# [Page excerpt]
Only one full-time family doctor is currently serving more than 6,000 people relying on the health-care facility in Lumby, but this isn’t an uncommon phenomenon in rural areas said Ev Reade, chairperson of Lumby and District Health Services Society (LDHSS). However, she said finding more doctors is a challenge.
Reade said the LDHSS advertised across Canada and didn’t receive a single application, but she said she is feeling “hopeful” that new doctors can be found internationally.
Five international medical graduates have applied to work in Lumby, but the final decision does not rest with the applicant or the Health Society. Rather, the international graduate program coordinators will have final say based on needs of the communities that applied and the graduates’ skill sets, Reade explained.
“Hopefully we get one of these international graduates,” she said. “If we do get one, they would start in the summer of 2020.”
Reade said the non-profit organization she represents offers the international graduates tours of the Health Centre and the community to show them the rural life.
“The stated comments have been they like the area,” she said. “They’re happy with the clinic, happy with the support. Our last applicant we had — so far, Lumby is his first choice, but he had other (communities) he had to go to.”
“Lumby is such a beautiful area if you’re an outdoor enthusiast at all,” Reade said. “There’s lakes, hiking, horseback riding, hang gliding and we’re so close to SilverStar and Big White and four-to-five hours from Vancouver.
“We have a little more to offer than some other rural areas with our close proximity to larger centres,” she said.
Patients feel the short(age) end of the stick
The doctor shortage is being felt in communities across Canada, Reade said, but there is great incentive to work in British Columbia’s rural areas.

# [Data supplied]
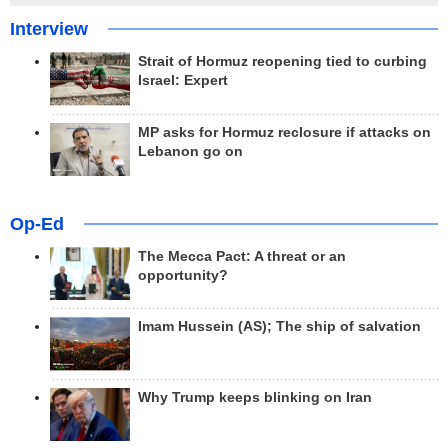
Interview
Strait of Hormuz reopening tied to curbing
Israel: Expert
MP asks for Hormuz reclosure if attacks on
Lebanon go on
Op-Ed
The Mecca Pact: A threat or an
opportunity?
Imam Hussein (AS); The ship of salvation
Why Trump keeps blinking on Iran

# [Set of tasks]
A) In the article on Lumby's doctor shortage, when would an international graduate start work if Lumby gets one?
B) Resume the article on Lumby's doctor shortage, continuing from its last sentence.

# [Answers for the tasks]
A) In the summer of 2020.

B)
“The B.C. government and Doctors of BC offer a one-time payment of $9,000 if you come and set up in a rural community,” she said, noting doctors also receive a reimbursement of three per cent of MSP billings.
But ultimately, doctors choose where they want to live and work and its the patients in rural communities that suffer.
“They’re frustrated because it’s difficult for many to have access,” Reade said.
The doctor shortage affects the continuity of care, Reade said.
“A lot of people don’t bother and of course, that compounds their medical issues if it’s left too late.”
Transportation presents a major barrier that is underscored by the shortage of health-care providers in rural areas.
Bus service in Lumby is not adequate for patients, especially those with mobility issues, to utilize for health-care purposes and taxi services, Reade said, are a costly option that challenges those living on a limited income.
A part-time physician is serving the community to help fill the gap, Reade said. And Lumby has been green-lighted to hire a nurse practitioner by Interior Health although a start date has yet to be determined.
In a perfect world…
Reade said “hypothetically” allowing medical professionals to complete some of their practicum serving small communities could be helpful.
“They deal with the same issues in the big city or a small town,” Reade said.
“Illness is illness.”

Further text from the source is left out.